Ein O-Ton, der bei mir gestern von der „Hygiene-Demonstration“ in Berlin hängen geblieben ist, lautet: „Wir wollen lieber sterben als ständig diese Angst zu haben.“

 

Das ist krass und scheint auf einige wichtige Phänomene unserer politischen Kultur hinzuweisen:

 

• Spontanes Ausleben von Wut und Unzufriedenheit fand früher in der Anonymität von sektiererischen Kleingruppen, auf dem Sportplatz, in der Eckkneipe und sonstwo statt, heute wird er von SocialMedia und Rechtspopulismus organisiert: Viele Menschen, die sich als „Hygiene-Demonstranten“ bekennen (aber als distanzlose Hygiene-Gegner ihr Unwesen treiben), sind von der Pandemie-Situation überfordert, in hohem Maße sicherlich auch von ihrer aktuellen Lebenssituation. Dass sie sich mit Faschisten und Nazis auf die Straße stellen, ist ihnen da sicher völlig egal.
----
▶ DEINE AUFGABE: Schreib den Text über die „Hygiene-Demonstration“ noch einmal ab, beginnend mit „Ein O-Ton, der“ und weiter bis einschließlich „sicher völlig egal.“. Ersetze dabei „Sportplatz“ durch „Fußballplatz“.

(Gesammelte Dateneinträge)
----
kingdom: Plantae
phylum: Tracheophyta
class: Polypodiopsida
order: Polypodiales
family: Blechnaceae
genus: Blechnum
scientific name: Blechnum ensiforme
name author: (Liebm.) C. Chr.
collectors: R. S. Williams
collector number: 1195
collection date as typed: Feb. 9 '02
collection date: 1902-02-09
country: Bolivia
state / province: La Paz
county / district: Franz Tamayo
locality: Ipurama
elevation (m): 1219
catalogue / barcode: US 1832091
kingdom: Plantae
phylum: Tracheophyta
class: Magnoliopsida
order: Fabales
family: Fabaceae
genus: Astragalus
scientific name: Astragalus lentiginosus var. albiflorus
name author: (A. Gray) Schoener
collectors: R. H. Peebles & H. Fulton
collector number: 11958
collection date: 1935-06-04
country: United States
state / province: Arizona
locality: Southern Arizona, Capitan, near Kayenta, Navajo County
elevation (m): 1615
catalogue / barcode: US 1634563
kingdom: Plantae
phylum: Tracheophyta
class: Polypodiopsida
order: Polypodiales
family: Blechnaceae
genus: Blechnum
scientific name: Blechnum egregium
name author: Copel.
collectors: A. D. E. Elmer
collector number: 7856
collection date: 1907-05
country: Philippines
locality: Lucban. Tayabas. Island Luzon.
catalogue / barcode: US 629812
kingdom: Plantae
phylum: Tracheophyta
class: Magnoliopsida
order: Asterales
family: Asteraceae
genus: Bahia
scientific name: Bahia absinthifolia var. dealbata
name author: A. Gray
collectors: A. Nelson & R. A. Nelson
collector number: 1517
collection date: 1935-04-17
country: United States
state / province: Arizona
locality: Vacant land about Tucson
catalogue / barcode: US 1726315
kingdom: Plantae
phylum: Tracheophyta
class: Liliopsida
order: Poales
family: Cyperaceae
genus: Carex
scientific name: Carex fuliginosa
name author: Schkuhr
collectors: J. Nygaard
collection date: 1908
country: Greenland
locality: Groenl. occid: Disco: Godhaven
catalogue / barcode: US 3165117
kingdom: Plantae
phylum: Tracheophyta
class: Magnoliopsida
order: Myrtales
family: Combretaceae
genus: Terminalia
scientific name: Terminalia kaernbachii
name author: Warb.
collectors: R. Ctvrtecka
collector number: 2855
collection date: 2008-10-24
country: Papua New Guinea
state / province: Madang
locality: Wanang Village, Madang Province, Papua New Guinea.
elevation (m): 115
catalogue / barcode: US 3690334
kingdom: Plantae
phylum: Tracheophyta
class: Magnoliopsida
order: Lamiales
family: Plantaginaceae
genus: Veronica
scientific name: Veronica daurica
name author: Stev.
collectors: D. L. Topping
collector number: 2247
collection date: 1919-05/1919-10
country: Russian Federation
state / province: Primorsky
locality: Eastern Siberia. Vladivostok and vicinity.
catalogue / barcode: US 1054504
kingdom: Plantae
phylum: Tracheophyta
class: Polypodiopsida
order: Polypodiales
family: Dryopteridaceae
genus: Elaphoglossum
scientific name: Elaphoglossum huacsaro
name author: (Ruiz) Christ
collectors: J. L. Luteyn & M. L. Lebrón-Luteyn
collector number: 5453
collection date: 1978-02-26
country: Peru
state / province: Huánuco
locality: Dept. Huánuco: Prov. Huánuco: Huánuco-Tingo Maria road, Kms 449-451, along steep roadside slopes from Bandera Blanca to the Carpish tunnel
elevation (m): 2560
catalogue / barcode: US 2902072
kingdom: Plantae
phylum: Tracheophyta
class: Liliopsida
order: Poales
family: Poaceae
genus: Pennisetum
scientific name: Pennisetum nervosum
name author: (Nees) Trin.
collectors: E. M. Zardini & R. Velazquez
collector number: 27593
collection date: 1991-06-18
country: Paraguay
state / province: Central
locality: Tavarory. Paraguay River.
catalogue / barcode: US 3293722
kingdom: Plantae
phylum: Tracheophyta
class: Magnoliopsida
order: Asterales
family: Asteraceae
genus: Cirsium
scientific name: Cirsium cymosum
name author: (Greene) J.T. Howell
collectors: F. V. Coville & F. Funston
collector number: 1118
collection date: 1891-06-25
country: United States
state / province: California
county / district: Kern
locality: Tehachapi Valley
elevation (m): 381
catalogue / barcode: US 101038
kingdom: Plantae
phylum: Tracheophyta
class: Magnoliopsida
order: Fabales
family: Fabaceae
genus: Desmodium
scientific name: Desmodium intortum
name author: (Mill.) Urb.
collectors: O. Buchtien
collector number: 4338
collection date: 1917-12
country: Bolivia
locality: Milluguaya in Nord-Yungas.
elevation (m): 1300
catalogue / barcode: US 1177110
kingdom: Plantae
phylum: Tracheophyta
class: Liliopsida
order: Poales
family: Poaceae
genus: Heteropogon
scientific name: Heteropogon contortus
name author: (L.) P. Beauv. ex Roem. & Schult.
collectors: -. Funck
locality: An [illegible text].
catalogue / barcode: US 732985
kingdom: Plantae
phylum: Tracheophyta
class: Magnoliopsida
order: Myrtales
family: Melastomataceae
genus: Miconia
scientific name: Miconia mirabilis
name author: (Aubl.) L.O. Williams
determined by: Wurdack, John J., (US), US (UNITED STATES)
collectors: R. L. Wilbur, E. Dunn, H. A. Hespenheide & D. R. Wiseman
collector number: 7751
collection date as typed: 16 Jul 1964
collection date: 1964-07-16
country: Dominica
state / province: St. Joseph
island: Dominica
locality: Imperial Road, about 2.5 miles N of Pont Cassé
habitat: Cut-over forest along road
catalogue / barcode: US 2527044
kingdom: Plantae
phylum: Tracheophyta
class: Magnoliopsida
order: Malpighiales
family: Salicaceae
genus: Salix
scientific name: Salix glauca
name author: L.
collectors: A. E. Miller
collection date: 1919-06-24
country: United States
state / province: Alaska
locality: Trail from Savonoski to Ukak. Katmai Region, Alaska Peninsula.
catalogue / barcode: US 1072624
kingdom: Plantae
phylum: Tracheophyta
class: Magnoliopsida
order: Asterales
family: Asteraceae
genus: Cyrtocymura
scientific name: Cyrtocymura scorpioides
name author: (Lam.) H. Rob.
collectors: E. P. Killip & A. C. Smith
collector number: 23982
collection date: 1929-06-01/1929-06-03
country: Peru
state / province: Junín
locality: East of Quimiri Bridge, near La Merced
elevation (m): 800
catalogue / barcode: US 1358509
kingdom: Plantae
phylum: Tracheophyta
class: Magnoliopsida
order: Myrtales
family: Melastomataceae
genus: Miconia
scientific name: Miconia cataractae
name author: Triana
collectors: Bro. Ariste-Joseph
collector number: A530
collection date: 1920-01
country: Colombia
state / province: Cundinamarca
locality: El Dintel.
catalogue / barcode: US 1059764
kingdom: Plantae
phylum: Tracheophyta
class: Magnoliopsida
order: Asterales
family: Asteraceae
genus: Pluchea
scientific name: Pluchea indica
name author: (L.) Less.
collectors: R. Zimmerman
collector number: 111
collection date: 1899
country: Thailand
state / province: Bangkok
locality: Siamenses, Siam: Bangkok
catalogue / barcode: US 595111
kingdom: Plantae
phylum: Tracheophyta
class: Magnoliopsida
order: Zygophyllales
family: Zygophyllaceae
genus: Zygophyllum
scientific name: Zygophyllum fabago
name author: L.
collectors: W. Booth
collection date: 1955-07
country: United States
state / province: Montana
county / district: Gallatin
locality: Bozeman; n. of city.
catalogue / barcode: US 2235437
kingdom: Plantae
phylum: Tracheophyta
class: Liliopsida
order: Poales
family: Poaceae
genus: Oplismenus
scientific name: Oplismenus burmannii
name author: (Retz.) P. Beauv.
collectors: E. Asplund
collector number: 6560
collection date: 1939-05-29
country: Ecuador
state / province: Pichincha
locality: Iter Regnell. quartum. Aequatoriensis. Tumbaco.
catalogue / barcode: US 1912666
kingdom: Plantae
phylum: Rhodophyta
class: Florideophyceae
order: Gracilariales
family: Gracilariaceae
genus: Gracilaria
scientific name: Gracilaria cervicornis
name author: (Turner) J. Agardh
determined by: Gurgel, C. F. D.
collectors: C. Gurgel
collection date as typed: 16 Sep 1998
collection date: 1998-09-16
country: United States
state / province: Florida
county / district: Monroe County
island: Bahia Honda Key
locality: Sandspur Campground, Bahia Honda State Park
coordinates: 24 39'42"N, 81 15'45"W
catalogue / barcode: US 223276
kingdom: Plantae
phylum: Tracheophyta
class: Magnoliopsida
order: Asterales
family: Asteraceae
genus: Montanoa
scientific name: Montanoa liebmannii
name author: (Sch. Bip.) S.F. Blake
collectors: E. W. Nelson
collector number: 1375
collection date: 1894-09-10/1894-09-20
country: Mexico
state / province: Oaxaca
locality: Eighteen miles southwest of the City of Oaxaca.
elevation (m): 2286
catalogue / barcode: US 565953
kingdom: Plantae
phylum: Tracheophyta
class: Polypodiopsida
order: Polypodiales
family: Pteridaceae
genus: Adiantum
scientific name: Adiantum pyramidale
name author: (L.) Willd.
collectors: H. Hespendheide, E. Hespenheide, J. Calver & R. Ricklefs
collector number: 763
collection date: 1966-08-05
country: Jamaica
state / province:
----
▶ ERGEBNIS:
Ein O-Ton, der bei mir gestern von der „Hygiene-Demonstration“ in Berlin hängen geblieben ist, lautet: „Wir wollen lieber sterben als ständig diese Angst zu haben.“

 

Das ist krass und scheint auf einige wichtige Phänomene unserer politischen Kultur hinzuweisen:

 

• Spontanes Ausleben von Wut und Unzufriedenheit fand früher in der Anonymität von sektiererischen Kleingruppen, auf dem Fußballplatz, in der Eckkneipe und sonstwo statt, heute wird er von SocialMedia und Rechtspopulismus organisiert: Viele Menschen, die sich als „Hygiene-Demonstranten“ bekennen (aber als distanzlose Hygiene-Gegner ihr Unwesen treiben), sind von der Pandemie-Situation überfordert, in hohem Maße sicherlich auch von ihrer aktuellen Lebenssituation. Dass sie sich mit Faschisten und Nazis auf die Straße stellen, ist ihnen da sicher völlig egal.